Он старательно вытирался прохладным льняным полотенцем и чувствовал себя спасенным. До следующего сна.


Обязанности молодого супруга отнимали у Иакова все время. Он не показывался ни на причалах, ни в лавке, ни в трактире. Он пил с Диной вино или играл с нею в домино и в шахматы!

Сперва все только посмеивались и качали головами. Потом усадьбу охватила некоторая тревога.

Первой забеспокоилась матушка Карен, а дальше уже тревога побежала словно лесной пожар.

Да что он, с ума сошел, что ли? Может, он больше вообще не собирается честно трудиться? Так и будет тратить всю свою энергию и время на исполнение супружеских обязанностей в кровати с пологом?

Матушка Карен призывала Иакова опомниться.
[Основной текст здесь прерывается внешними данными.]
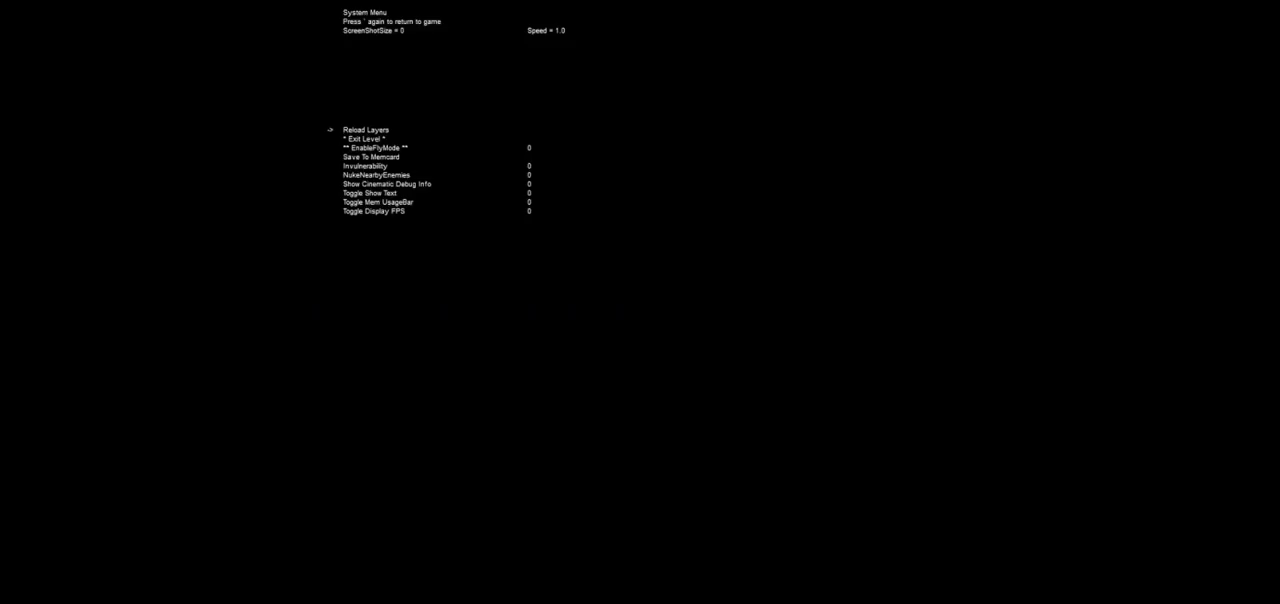
{"keys": [], "mouse": [], "events": [[184, "down", "down"], [217, "down", "up"], [317, "down", "down"], [367, "down", "up"], [417, "down", "down"], [500, "down", "up"]]}
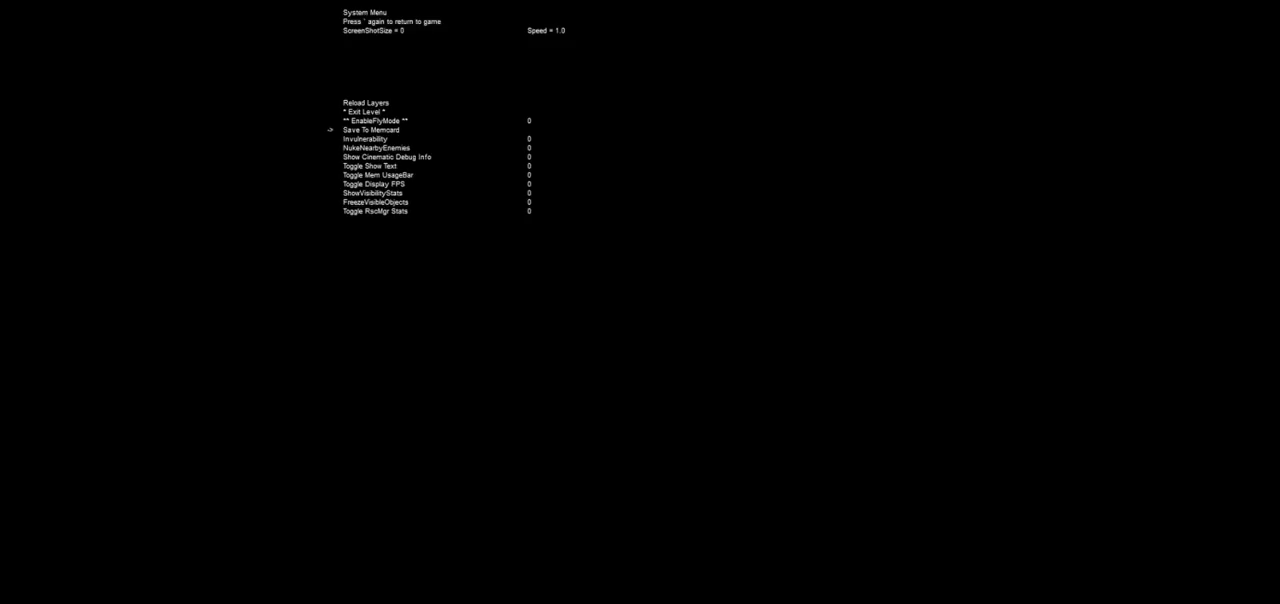
{"keys": [], "mouse": [], "events": [[150, "return", "down"], [184, "return", "up"], [334, "escape", "down"], [417, "escape", "up"]]}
Не поднимая глаз, но твердым голосом. Или он хочет, чтобы все его дело пошло насмарку? Он ведет себя еще хуже, чем после скоропостижной кончины Ингеборг. Тогда он сидел в трактире или ходил на карбасе вдоль побережья. Но то, что он делает сейчас, гораздо хуже. Он выставляет себя на посмешище перед всей округой! Ведь над ним потешаются!

— И правильно делают! — сказал Иаков и тоже засмеялся.

Но матушке Карен было не до смеха. Лицо у нее застыло.

— Тебе сорок восемь лет! — напомнила она.

— Богу уже несколько тысяч лет, а Он все еще жив! — заржал Иаков и, насвистывая, стал подниматься по лестнице. — Матушка, у меня такое хорошее настроение! — бросил он сверху.

Вскоре из залы донеслись звуки виолончели. Но никто и не подозревал, что Дина сидела в одном лифчике и больше на ней не было ни нитки. Сильные, могучие ляжки сжимали виолончель. Она была серьезна, как будто играла перед самим пробстом.

Иаков сидел у окна, молитвенно сложив руки, и смотрел на нее. Он видел перед собой святую.

Вездесущее солнце вознамерилось воздвигнуть между ними стену из пляшущих пылинок. Их танец не замирал ни на минуту.


Иаков объявил, что хочет взять Дину с собой в Берген. Первый карбас уже ушел. Но гордость Иакова, новая шхуна, названная в честь матушки Карен, собиралась уйти в конце июня. Ее стали готовить к плаванию уже после свадьбы.

Матушка Карен опять настояла на разговоре с Иаковом с глазу на глаз и объяснила ему, что такая поездка не подходит для молодой женщины. К тому же Дине надо постичь хотя бы азы хозяйства и поведения. Хозяйке Рейнснеса недостаточно только музицировать на виолончели!

Иаков считал, что с этим можно подождать, но матушка Карен не сдавалась.


Иаков передал Дине это печальное решение и развел руками. Как будто слово матушки Карен было законом.

— Тогда я лучше вернусь обратно в Фагернессет! — заявила Дина.

За короткое время Иаков уже убедился, что она никогда не меняет своих решений.

Он снова пошел к матушке Карен. Объяснял и просил. Пока не уломал ее.

Очень скоро и Иакову, и матушке Карен, и всем обитателям усадьбы стало ясно, что Дина вообще не намерена учиться вести хозяйство. Она ездила верхом, играла на виолончели, ела и спала. Иногда она приносила домой сайду, нанизанную на березовый прут, хотя никто не видел, чтобы она плавала на лодке.